Konzept der Gesamtanlage

 

Claudius Peters aus Buxtehude stellt in seiner Aerospace Division Flugzeugkomponenten für das europäische Airbusprogramm her. Unter anderem werden dort Aluminiumprofile produziert und verarbeitet, die später einmal Teil eines Corpus von Flugzeugen werden. Viel Know-how ist notwendig, um die entsprechende Geometrie zu erzielen und ganz besonders, um spätere Ermüdungen oder Risse zu verhindern. Die Kräfte, die während des Fluges auf das Material einwirken, sind enorm. Ebenso wie die internationalen Vorschriften im Flugzeugbau, denen die Baugruppen natürlich Genüge leisten müssen.

Das weltweit operierende Unternehmen, das Teil einer privaten Engineering-Gruppe in England ist, gefriert die Profile, damit das innere Gefüge seinen Zustand behält. Im aufgetauten Zustand können die Aluminium­profile dann verarbeitet werden. Dafür steht gemäß der Verarbeitungsvorschriften lediglich ein kurzes Zeitfenster zur Verfügung. Allerdings ist diese Zeit nur bedingt nutzbar, denn während der ersten Auftauphase entsteht ein Kondensat an den Profilen. Zur Verarbeitung müssen die Teile aber komplett trocken sein. Zudem müssen die Profile bis in den Kern eine konstante Temperatur aufweisen, damit sie nach dem Trocknen nicht nochmals nachkühlen und erneut Kondensat entsteht, legt Mona Lemke, Leiterin des Flugzeugteilebaus bei Claudius Peters dar. Auch dürfen 60 °C Trocknungstemperatur beziehungsweise 25 °C Produkttemperatur nicht überschritten werden, da die Bauteile sonst beschädigt oder nicht direkt weiterverarbeitet werden können, so Lemke weiter. Doch die Anforderungen seitens Claudius Peters sind noch umfangreicher. Auch in Sachen Trocknungszeit, Energie und Geräuschbelastung hat der Komponentenhersteller die Messlatte hochgelegt. Um all diese Hürden zu meistern, machte sich Claudius Peters auf die Suche nach einem entsprechenden Partner für eine passende Trocknung und wurde beim Trocknungsanlagenbauer Harter aus Stiefenhofen im Allgäu fündig.
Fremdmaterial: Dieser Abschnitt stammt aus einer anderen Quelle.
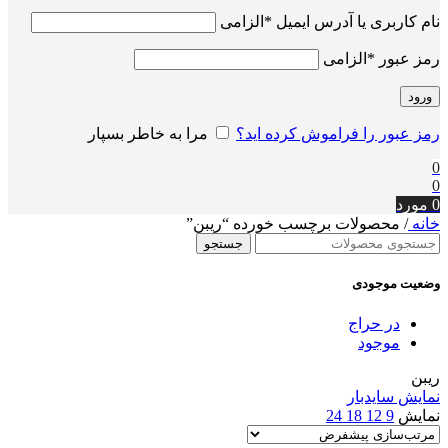
نام کاربری یا آدرس ایمیل
*
الزامی
رمز عبور
*
الزامی
ورود
رمز عبور را فراموش کرده اید؟
مرا به خاطر بسپار
0
0
0
مورد
خانه
/
محصولات برچسب خورده “ریبن”
جستجو
وضعیت موجودی
در حراج
موجود
ریبن
نمایش سایدبار
نمایش
9
12
18
24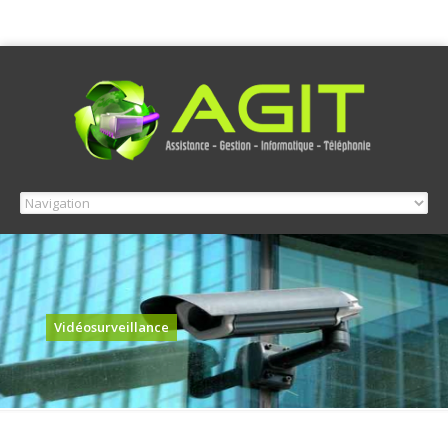
Vidéosurveillance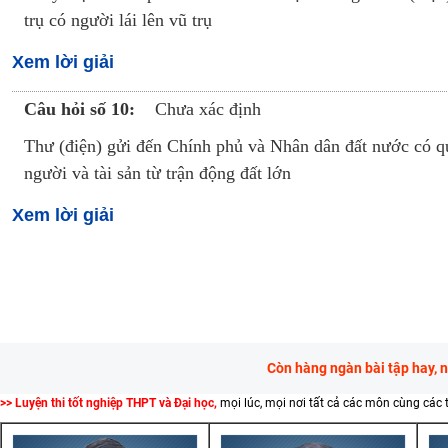
trụ có người lái lên vũ trụ
Xem lời giải
Câu hỏi số 10:
Chưa xác định
Thư (điện) gửi đến Chính phủ và Nhân dân đất nước có qu
người và tài sản từ trận động đất lớn
Xem lời giải
Còn hàng ngàn bài tập hay, 
>> Luyện thi tốt nghiệp THPT và Đại học,
mọi lúc, mọi nơi tất cả các môn cùng các 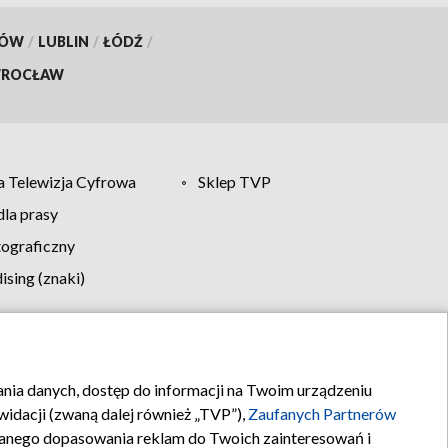
KÓW
/
LUBLIN
/
ŁÓDŹ
/
ROCŁAW
 Telewizja Cyfrowa
Sklep TVP
la prasy
tograficzny
sing (znaki)
klamy
Kontakt
rania danych, dostęp do informacji na Twoim urządzeniu
idacji (zwaną dalej również „TVP”),
Zaufanych Partnerów
anego dopasowania reklam do Twoich zainteresowań i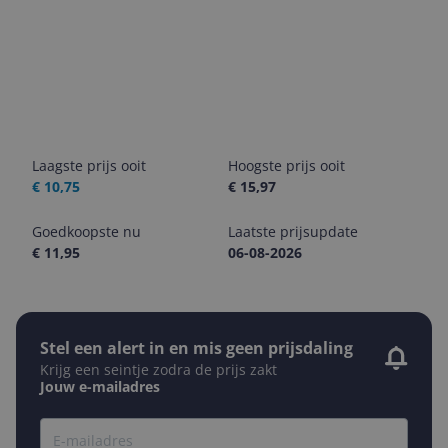
Laagste prijs ooit
Hoogste prijs ooit
€ 10,75
€ 15,97
Goedkoopste nu
Laatste prijsupdate
€ 11,95
06-08-2026
Stel een alert in en mis geen prijsdaling
Krijg een seintje zodra de prijs zakt
Jouw e-mailadres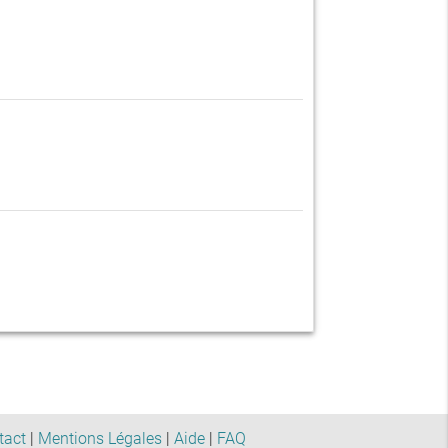
tact
|
Mentions Légales
|
Aide
|
FAQ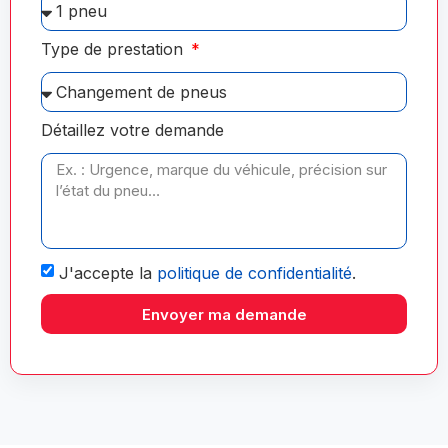
Type de prestation
Détaillez votre demande
J'accepte la
politique de confidentialité
.
Envoyer ma demande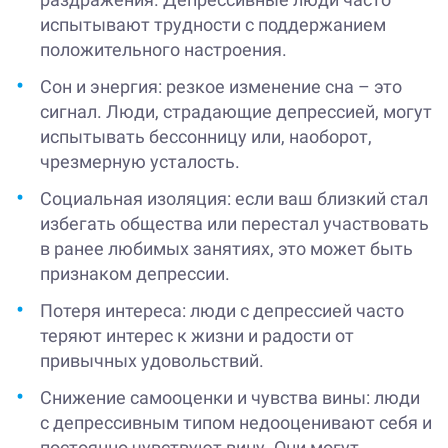
испытывают трудности с поддержанием
положительного настроения.
Сон и энергия: резкое изменение сна – это
сигнал. Люди, страдающие депрессией, могут
испытывать бессонницу или, наоборот,
чрезмерную усталость.
Социальная изоляция: если ваш близкий стал
избегать общества или перестал участвовать
в ранее любимых занятиях, это может быть
признаком депрессии.
Потеря интереса: люди с депрессией часто
теряют интерес к жизни и радости от
привычных удовольствий.
Снижение самооценки и чувства вины: люди
с депрессивным типом недооценивают себя и
постоянно чувствуют вину. Они могут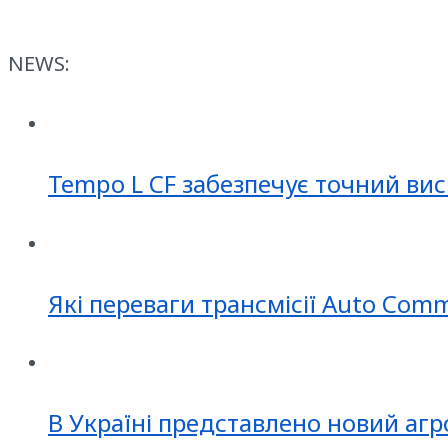
NEWS:
Tempo L CF забезпечує точний вис
Які переваги трансмісії Auto Com
В Україні представлено новий агр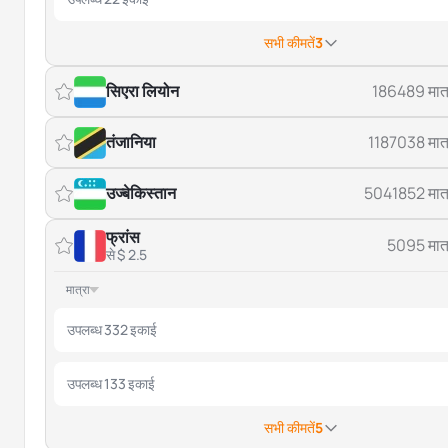
सभी कीमतें
3
सिएरा लियोन
186489 मात्
तंजानिया
1187038 मात्
उज्बेकिस्तान
5041852 मात्
फ्रांस
5095 मात्
से $ 2.5
मात्रा
उपलब्ध 332 इकाई
उपलब्ध 133 इकाई
सभी कीमतें
5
Niedertemperatur als wesentlicher Parameter

Die Harter GmbH bietet mit ihrer Kondensationstrocknung auf Wärmepumpenbasis eine ideale Lösung für eben diese komplexen Anforderungen. Ihre Art zu trocknen erfüllt kurze Trocknungszeiten, gleichmäßige Trocknung, konstante Parameter und vor allem niedrige Temperaturen. Das Projekt von Claudius Peters war dennoch in einigen Punkten eine große Besonderheit und erforderte viel Kreativität und Entwicklungsgeist seitens Harter. Wie in aller Regel wurden als erstes Trocknungsversuche durchgeführt. Zuerst wie üblich im Technikum bei Harter, zusätzlich vor Ort beim Kunden mit einer mobilen Versuchsstation. Auf diese Weise wurde der Weg für eine erfolgreiche Umsetzung dieses Projekts geebnet.

Durch die realisierte Trocknung konnte die Auftauzeit signifikant verkürzt und somit die Bearbeitungszeit verlängert werden. ­Heute werden die Profile bei Temperaturen zwischen 50 °C und 60 °C bei fester Trocknungszeit vollständig, homogen und zugleich schonend getrocknet. Nach der Trocknung haben die Profile eine ­Produkttemperatur von etwa 20 °C und liegen somit im geforderten Bereich zwischen 15 °C und 25 °C. Sie sind trotz ihrer schwierigen Geometrien an allen Stellen komplett trocken, sodass ein Nachkühlrisiko ausgeschlossen ist. Doch wie genau ist es physikalisch möglich, all diese Anforderungen zu erfüllen und wie wurden sie technisch umgesetzt?

Mona Lemke, Leiterin des Flugzeugteilebaus bei Claudius Peters, vor der neuen Anlage

 

Luftentfeuchtung und Luftführung

Um das verstehen zu können, ist eine ­kurze Erläuterung der Funktionsweise der Kondensationstrocknung mit Wärmepumpe sinnvoll. Harter hat dieses permanent weiter­entwickelte Verfahren vor über 25 Jahren erstmals auf den Markt gebracht und nutzt hier einen alternativen physikalischen Ansatz. Die Luft, die für die Trocknung verwendet wird, wird vorab in einem Aggregat sehr stark entfeuchtet und gleichzeitig erwärmt. ­Diese nun ungesättigte Luft wird in den Trockner und über die zu trocknenden Produkte geführt und nimmt dabei die Feuchtigkeit in kürzester Zeit auf. Anschließend wird die nun gesättigte Luft zurück ins Entfeuchtungs­aggregat geführt und gekühlt. Das Wasser kondensiert aus und verlässt die Anlage. Im geschlossenen Kreislauf wird dann die wieder erwärmte trockene Luft erneut zur Trocknung bereitgestellt.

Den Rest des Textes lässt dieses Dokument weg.